Plus de 80 % des hémato-oncologues pédiatres belges effectuent leurs activités de recherche en dehors de leurs heures de travail, faute de temps protégé suffisant, ressort-il d’une enquête publiée par KickCancer mercredi, à l’approche de la Journée mondiale du cancer de l’enfant du 15 février. L’association, qui a réalisé cette étude avec la Société belge d’hémato-oncologie pédiatrique (BSPHO), alerte sur un modèle jugé fragile, où l’accès aux innovations thérapeutiques dépend largement de sacrifices personnels.
L’enquête montre que 42 % des répondants consacrent entre deux et cinq heures par semaine à la recherche après leurs consultations, 29 % entre cinq et dix heures, et 14 % plus de dix heures. KickCancer souligne que, dans une discipline où les cancers sont rares mais complexes, les progrès reposent essentiellement sur la recherche académique et les essais cliniques universitaires.
En oncologie pédiatrique, 80 à 90 % des patients belges sont pris en charge dès le diagnostic dans le cadre d’une étude clinique académique. Ces essais constituent, selon l’organisation, « le standard de soin » car ils garantissent l’accès aux traitements les plus récents et standardisent l’ensemble du parcours thérapeutique. Les oncologues belges doivent aujourd’hui maîtriser plus de 50 protocoles académiques, alors que la discipline recense 16 grands types de cancers pédiatriques et de nombreux sous-types.

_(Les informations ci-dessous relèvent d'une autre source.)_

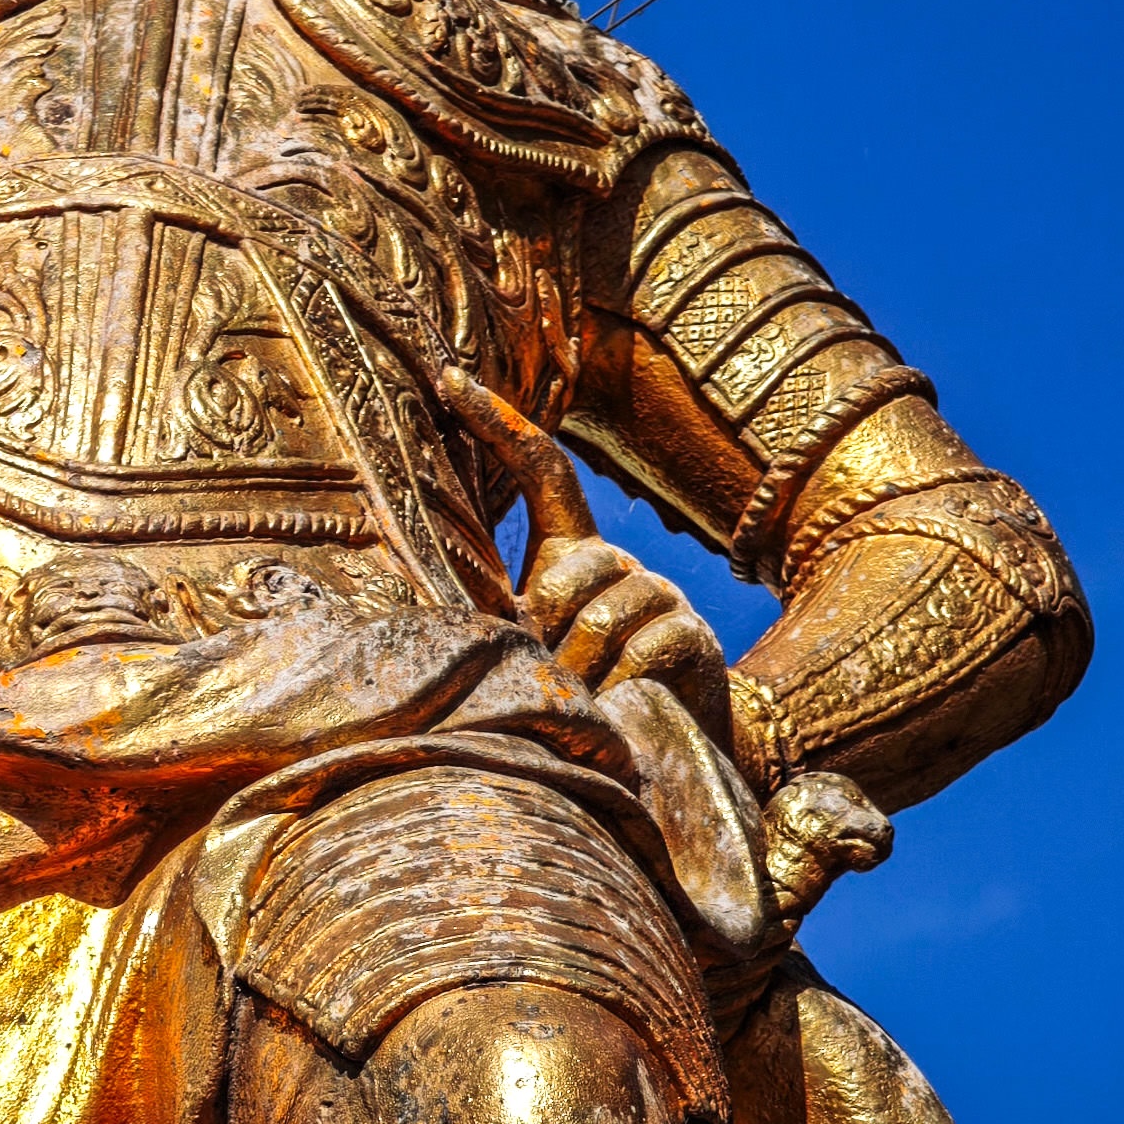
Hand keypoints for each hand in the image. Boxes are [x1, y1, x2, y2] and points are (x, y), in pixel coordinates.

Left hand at [441, 364, 734, 741]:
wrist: (661, 745)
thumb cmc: (577, 693)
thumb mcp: (527, 646)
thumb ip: (497, 613)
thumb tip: (433, 595)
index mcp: (573, 550)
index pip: (541, 469)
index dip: (496, 422)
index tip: (450, 378)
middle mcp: (619, 560)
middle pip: (564, 577)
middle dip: (543, 635)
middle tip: (548, 675)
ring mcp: (660, 594)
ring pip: (597, 620)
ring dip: (577, 673)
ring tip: (582, 697)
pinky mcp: (691, 634)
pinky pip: (638, 653)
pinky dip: (615, 690)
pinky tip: (616, 706)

« Quand vous choisissez de devenir oncologue pédiatre, vous savez que cela implique des longues journées (…) mais accepter un nouveau projet se fait toujours au coût de notre temps libre. Investir en plus de tout cela dans la recherche n'est en réalité pas très réaliste », témoigne la Pr Barbara De Moerloose (UZ Gent), citée dans le communiqué.

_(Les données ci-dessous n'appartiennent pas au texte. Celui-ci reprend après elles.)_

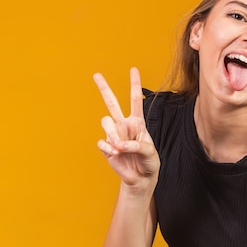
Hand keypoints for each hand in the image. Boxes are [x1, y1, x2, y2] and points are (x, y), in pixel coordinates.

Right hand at [93, 67, 159, 188]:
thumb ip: (136, 146)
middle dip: (104, 88)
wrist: (141, 177)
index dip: (134, 84)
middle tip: (96, 75)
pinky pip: (102, 142)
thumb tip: (119, 144)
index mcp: (137, 122)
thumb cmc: (149, 162)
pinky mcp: (106, 146)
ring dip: (113, 134)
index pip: (135, 100)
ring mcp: (114, 135)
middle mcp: (124, 125)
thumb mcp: (150, 152)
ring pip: (105, 122)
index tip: (133, 69)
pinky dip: (109, 148)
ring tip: (121, 148)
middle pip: (112, 103)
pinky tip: (116, 154)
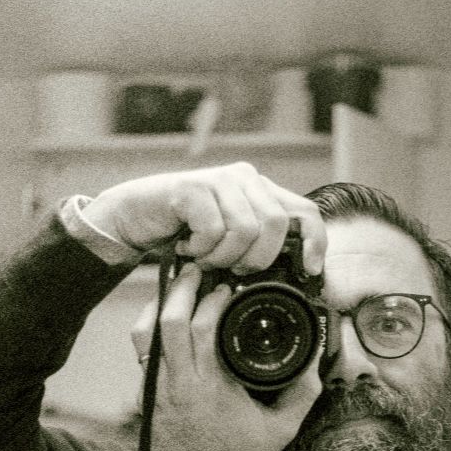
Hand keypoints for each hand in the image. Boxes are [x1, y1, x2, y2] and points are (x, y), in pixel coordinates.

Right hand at [82, 162, 326, 274]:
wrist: (136, 217)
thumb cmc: (186, 232)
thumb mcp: (231, 239)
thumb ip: (261, 244)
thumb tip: (298, 272)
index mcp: (262, 190)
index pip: (305, 212)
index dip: (315, 241)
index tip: (311, 270)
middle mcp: (246, 178)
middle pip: (276, 225)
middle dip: (257, 259)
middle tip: (232, 269)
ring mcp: (220, 179)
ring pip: (245, 230)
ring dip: (223, 257)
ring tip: (205, 258)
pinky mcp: (193, 187)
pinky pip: (214, 230)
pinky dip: (201, 250)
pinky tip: (188, 247)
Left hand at [131, 262, 322, 450]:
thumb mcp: (283, 426)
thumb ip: (303, 390)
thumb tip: (316, 358)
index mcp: (210, 386)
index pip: (201, 326)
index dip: (213, 299)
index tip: (227, 289)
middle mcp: (177, 385)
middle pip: (168, 321)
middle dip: (181, 288)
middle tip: (196, 271)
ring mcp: (156, 392)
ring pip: (144, 335)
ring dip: (159, 306)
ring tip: (175, 288)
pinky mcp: (146, 399)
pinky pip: (142, 356)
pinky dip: (152, 332)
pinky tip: (166, 321)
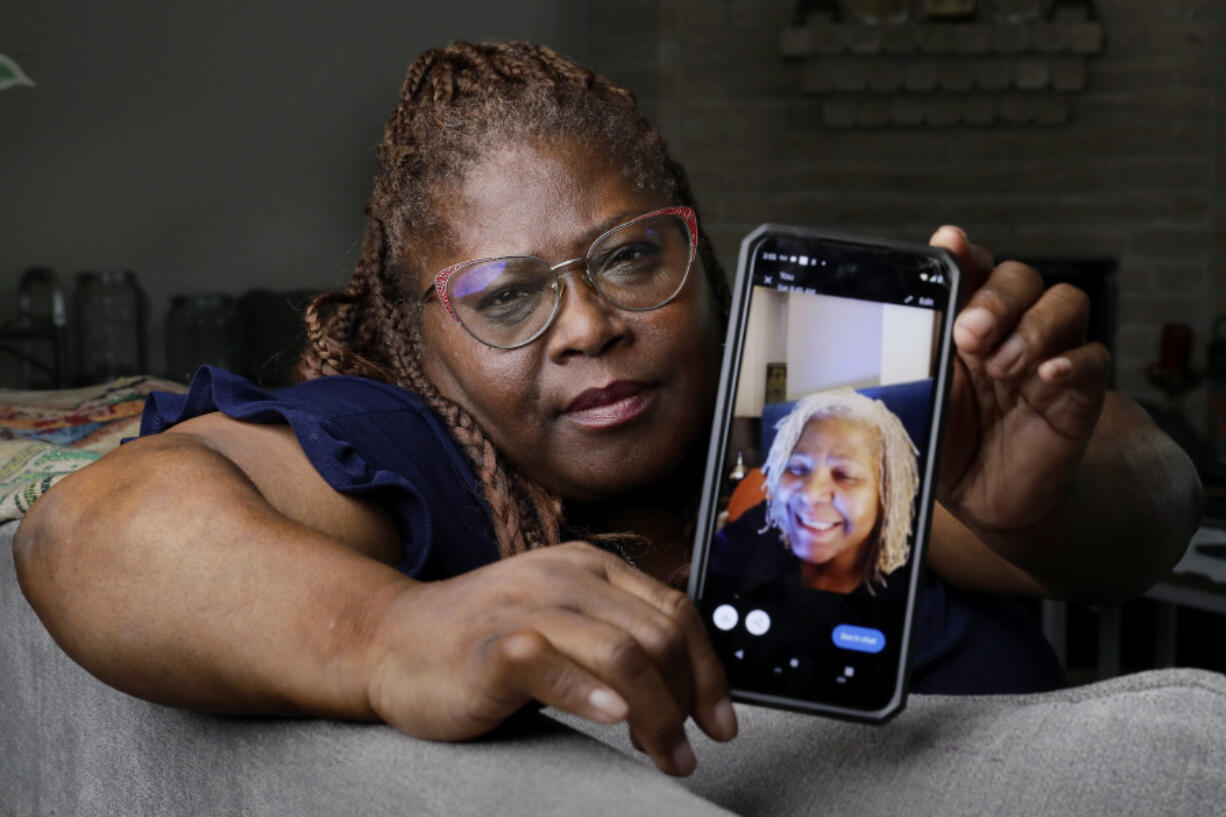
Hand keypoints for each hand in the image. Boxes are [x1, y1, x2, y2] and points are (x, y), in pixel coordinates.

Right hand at [362, 542, 736, 775]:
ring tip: (663, 754)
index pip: (677, 613)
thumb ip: (617, 635)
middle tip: (686, 753)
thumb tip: (690, 685)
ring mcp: (526, 606)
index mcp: (591, 567)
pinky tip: (612, 722)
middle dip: (687, 703)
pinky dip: (590, 694)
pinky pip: (552, 663)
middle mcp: (565, 577)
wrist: (391, 640)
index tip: (721, 723)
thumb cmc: (483, 642)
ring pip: (622, 652)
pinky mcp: (492, 644)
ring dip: (656, 714)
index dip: (709, 673)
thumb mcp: (563, 622)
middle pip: (659, 637)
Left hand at [930, 226, 1109, 535]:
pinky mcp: (1080, 390)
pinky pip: (1092, 356)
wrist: (986, 500)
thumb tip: (874, 344)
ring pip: (1065, 302)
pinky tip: (1046, 377)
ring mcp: (1048, 355)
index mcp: (964, 323)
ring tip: (1002, 367)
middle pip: (1020, 277)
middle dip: (996, 298)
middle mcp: (1009, 329)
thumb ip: (905, 371)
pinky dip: (1071, 360)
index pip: (972, 270)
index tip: (952, 244)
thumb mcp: (914, 407)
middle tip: (970, 334)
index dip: (965, 253)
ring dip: (1033, 326)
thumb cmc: (945, 444)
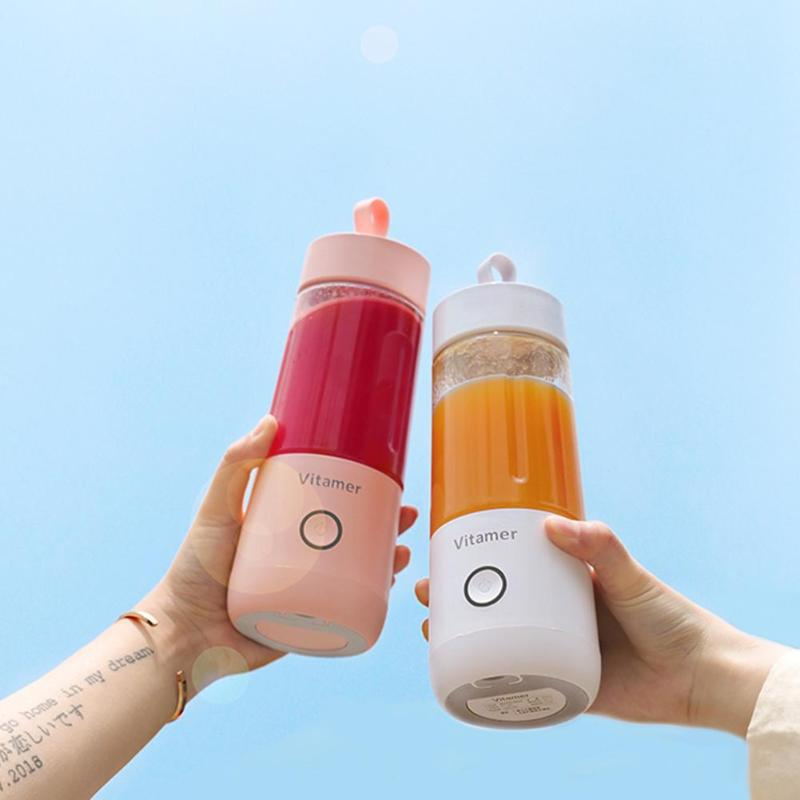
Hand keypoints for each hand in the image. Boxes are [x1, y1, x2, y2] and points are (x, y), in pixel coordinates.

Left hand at [144, 415, 416, 694]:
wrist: (185, 635)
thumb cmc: (193, 569)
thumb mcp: (216, 509)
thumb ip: (236, 466)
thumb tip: (270, 421)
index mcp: (285, 529)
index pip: (331, 504)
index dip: (362, 492)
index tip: (385, 479)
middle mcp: (302, 559)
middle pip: (355, 538)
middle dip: (387, 526)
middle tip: (406, 514)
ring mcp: (309, 593)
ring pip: (360, 574)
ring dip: (388, 561)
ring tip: (403, 551)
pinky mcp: (311, 625)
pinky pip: (349, 612)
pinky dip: (375, 599)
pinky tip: (391, 586)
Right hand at [415, 518, 786, 736]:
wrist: (702, 679)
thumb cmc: (672, 618)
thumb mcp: (633, 577)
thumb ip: (600, 547)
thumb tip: (552, 524)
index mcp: (568, 583)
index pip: (515, 565)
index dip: (478, 557)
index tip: (446, 548)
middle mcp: (557, 615)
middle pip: (497, 603)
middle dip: (457, 597)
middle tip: (426, 590)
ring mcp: (557, 650)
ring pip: (500, 641)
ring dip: (464, 636)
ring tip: (432, 628)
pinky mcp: (564, 686)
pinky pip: (519, 683)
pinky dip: (491, 679)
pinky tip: (462, 675)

KickCancer met en avant une motivation intacte malgré ces contraintes : 65 % des médecins interrogés recommanderaient cette spécialité à de futurs confrères et 64 % souhaiteraient consacrer davantage de temps à la recherche. En théorie, 22 % de leur temps de travail pourrait y être dédié, mais ce quota est absorbé par la charge clinique, les gardes et les tâches administratives.

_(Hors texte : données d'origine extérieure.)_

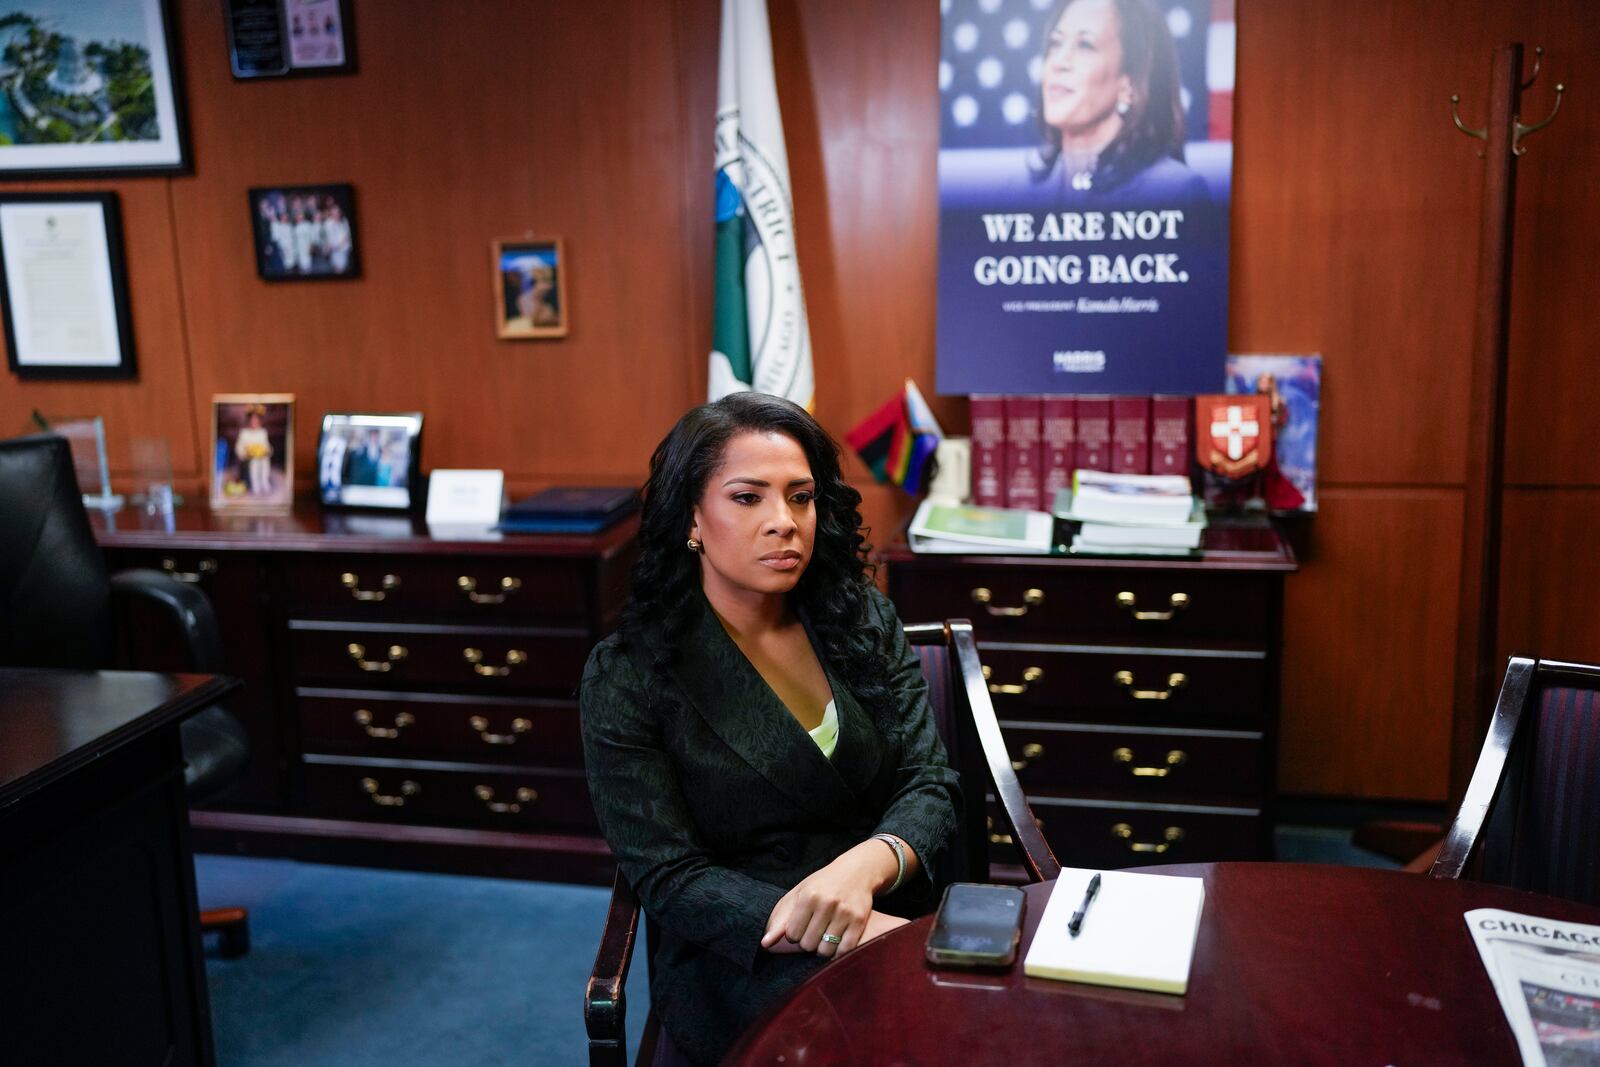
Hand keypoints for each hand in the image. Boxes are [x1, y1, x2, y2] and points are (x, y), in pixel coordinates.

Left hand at [760, 841, 897, 958]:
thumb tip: (765, 943)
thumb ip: (781, 918)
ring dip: (823, 948)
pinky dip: (838, 951)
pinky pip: (844, 950)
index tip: (800, 928)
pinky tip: (837, 941)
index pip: (792, 934)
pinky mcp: (859, 921)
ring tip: (825, 936)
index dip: (794, 935)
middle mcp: (826, 903)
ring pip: (826, 949)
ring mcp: (845, 912)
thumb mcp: (799, 893)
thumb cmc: (823, 884)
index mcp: (808, 896)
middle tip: (814, 932)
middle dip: (808, 942)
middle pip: (808, 944)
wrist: (856, 871)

« Cette enquête a démontré l’énorme motivation des oncologues pédiatres mais aussi la fragilité actuelle du système. Nous ne pouvons pas nous résigner à une situation où l’innovation dépend de sacrifices personnels », commente Delphine Heenen, de KickCancer, qui plaide pour un soutien structurel afin de développer des traitements « plus efficaces et moins toxiques ».
La BSPHO insiste également sur la complexité organisationnelle de la discipline. « En oncologie pédiatrique, le nombre absolu de patients est plus bas que chez les adultes, mais la complexité est particulièrement importante. Des petites équipes de 3 à 7 médecins doivent aujourd’hui se spécialiser dans tous les types de tumeurs (…) du traitement à la rechute. C’est difficilement tenable », explique Pierre Mayeur, de la société scientifique.
Les auteurs rappellent aussi que la recherche sur les cancers pédiatriques ne peut se concevoir qu’à un niveau supranational, la Belgique participant à des groupes de travail européens pour atteindre une masse critique de patients. Des exemples étrangers sont cités comme sources d’inspiration : aux Pays-Bas, 20 % du temps médical est protégé pour des tâches non cliniques ; en France, les médecins seniors sont partiellement déchargés de gardes, et des infirmiers spécialisés de niveau master contribuent à alléger la charge des oncologues.
Dans ce contexte, KickCancer annonce une nouvelle bourse lancée en 2025 en collaboration avec le FNRS et le FWO. Elle doit permettre à deux oncologues pédiatres de libérer 50 % de leur temps clinique pour la recherche. L’hôpital du lauréat recevra une compensation de 70.000 euros pour recruter un médecin à mi-temps, tandis que jusqu’à 10.000 euros de « bench fees » financeront matériel ou déplacements scientifiques. Les lauréats seront annoncés fin mai 2026. Au total, 320.000 euros sont investis sur deux ans, avec une possibilité de renouvellement jusqu’à dix ans.
KickCancer et la BSPHO ont par ailleurs transmis des recommandations communes dans le cadre du futur Plan cancer national, demandant notamment un financement structurel des essais académiques, la reconnaissance d’une Consultation oncologique multidisciplinaire nationale en oncologie pédiatrique, ainsi qu’un financement pour la cellule de coordination de la BSPHO.
« Quiconque souhaite améliorer les traitements offerts aux enfants atteints d’un cancer ne peut pas compter sur les heures supplémentaires bénévoles des médecins. Ce modèle n’est tout simplement pas durable », conclut KickCancer.